Milliyetçi güçlerle koalisyon yapan Erdoğan, gitgide bu koalisyonun sarmalına gömülüyor ve koalisyonu sürdürmekten başka bir çıkış yolu olmadığını düşünüyor. Beri yandan, AKP içinden çıkan Gelecek Partisi ile DEVA’nın, oy olarak bilemiyoruz ama söylemsel düzeyde AKP’yi zorladığı görülüyor. Bilinen kamuoyu araştırma şirketlerinden KONDA’nın açıkladığı son anket sonuçlarına göre, AKP’nin oy oranı %45’ten %30’lara gerilemiş vaziyette. KONDA Genel Müdürü Bekir Ağırdır, Karar TV’de katıldığı bir programda şunları söyledi: “AK Parti oy kaybediyor - kaybetmiyor meselesi değil; çözülüyor, gidecek yer bulamıyor. Yüzde 45’den 30’lara düştü. Bu bir alamettir ama gidecek yer bulamadı. Su kaynıyor, çayın altı açık, buhara döndüğü gün fark edeceğiz. Şubat ayı ölçümümüzde AK Parti yüzde 30’un altındaydı.”

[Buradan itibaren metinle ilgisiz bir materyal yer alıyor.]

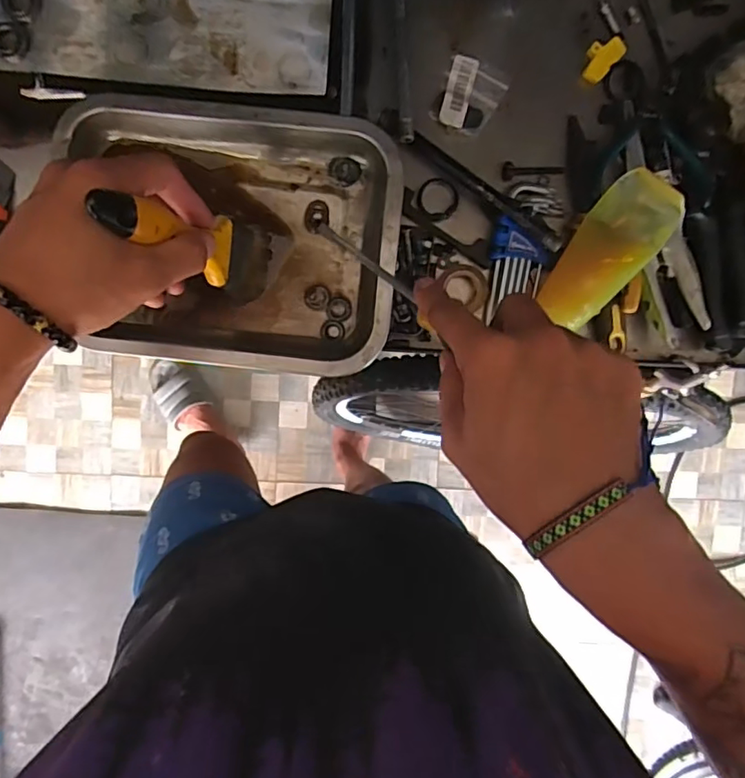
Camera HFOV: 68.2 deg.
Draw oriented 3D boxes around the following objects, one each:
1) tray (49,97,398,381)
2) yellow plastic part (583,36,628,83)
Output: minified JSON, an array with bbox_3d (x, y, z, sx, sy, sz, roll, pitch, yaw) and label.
[{"bbox_3d":[-0.106,-0.111,0.422,0.244,0.052,0.185,4,96,-3],"label":"tray"},{"bbox_3d":[0.184,-0.266,0.440,0.024,0.007,0.038,40,93,-6],"label":"yellow plastic part"}]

Bunlar elbette anket, ve oranlar atılacak adımlara göre değişebilir. Atılacak adımlardan anladığımız ise, genel olarak milliyetçi ve İslamcı söylemin dozunu artırmak. Ancak ilginç olan nokta şu ki, AKP içinde de durum hayli karışık görünüyor. Esasında AKP’den çok, eski geleneksel devletin sözcüsü gibi bir pozisyonu olan İçişleri Bakanı Süleyman Soylu görünürlüğünü günden güne artırıyor. Son olarak İdlib’de yani Suriye topraklarındaydı Soylu. Milliyetçi seçmenin aklında ayrı bir seçenek olabileceğini, istifa krizinde görmüştük. Beri yandan, MHP lideri Bahçeli de bu tür milliyetçi ve İslamcı hamlelerin primini Erdoğan’ın toplamasını istemezmiş gibi bir politika izliyor ne zamandır. Ayasofya için “Çan sesleri değil ezan sesleri duyacağız” açıklamasını böyle okumak da mümkün. Dolasıyla, milliyetçi ve İslamcı sarmal kendi içinde gitgide derinleşiyor, iktidar yapısı açısından.

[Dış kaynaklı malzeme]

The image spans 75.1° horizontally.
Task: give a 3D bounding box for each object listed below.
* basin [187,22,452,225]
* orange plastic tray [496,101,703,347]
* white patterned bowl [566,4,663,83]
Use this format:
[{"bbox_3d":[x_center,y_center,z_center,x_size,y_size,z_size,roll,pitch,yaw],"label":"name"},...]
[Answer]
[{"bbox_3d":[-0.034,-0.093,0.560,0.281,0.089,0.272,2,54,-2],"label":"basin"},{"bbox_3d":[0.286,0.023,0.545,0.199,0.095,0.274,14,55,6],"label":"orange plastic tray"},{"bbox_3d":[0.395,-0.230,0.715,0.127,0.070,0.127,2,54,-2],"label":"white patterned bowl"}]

Böylece Ayasofya kampanyasına gelmiş oluyoruz. “Neden şimdi?” sorusunun yanıtını herhalde bir ölçüde vermiş olduk. Ancak sorular burada bitmiyor elbette. Öncelikle şu var: Ayasofya gerçekten ibadete açılacak mı? Tüm işaretlere rağmen net bir yanıt vermek zor. Erdoğan bunun artılarını ve eksilerini değerlendirerek konuyu bir kez daha soğumaya bırakabilir. Peki, açılırsa ne olur?
Oy açısından ne getirip götüreceği bilinmez. Ancak ülkenin dinî özgürlükler sicili açısından epey kötü olur. Bir dünya mirası statüsüne sahip, dünyanın en eski kiliselerinden biri olan Ayasofya’nın sadece cami olarak hizmet verir hâle gelmesi, Batı’nın tepkisini şimdilik bir kenara bırakalım, Türkiye’deki Hıristiyanlar açısından da simgesel olarak hayli olumsuz bir mesaj olacaktır.
Kurumsal düzeyde belki Türkiye’de eleştirel mesajlar verilmeyecek ya da çok ölçülü biçimde verilecektir ama duygusal anlamda Hıristiyanların kendilerini bu ülkeye ait hissetmeleri (ki zaten çok zayıflamıştır süreç içinde) artık iyice zorlaşacaktır. Daha da önemlisi, böylesi bir adım, azınlıklara yönelik yeni nefret hamlelerine, söylemlerine de zemin hazırlayabilir.
Bunun örneklerini son haftalarda sıklıkla yaşadık. Dolayısıyla mesele ciddi.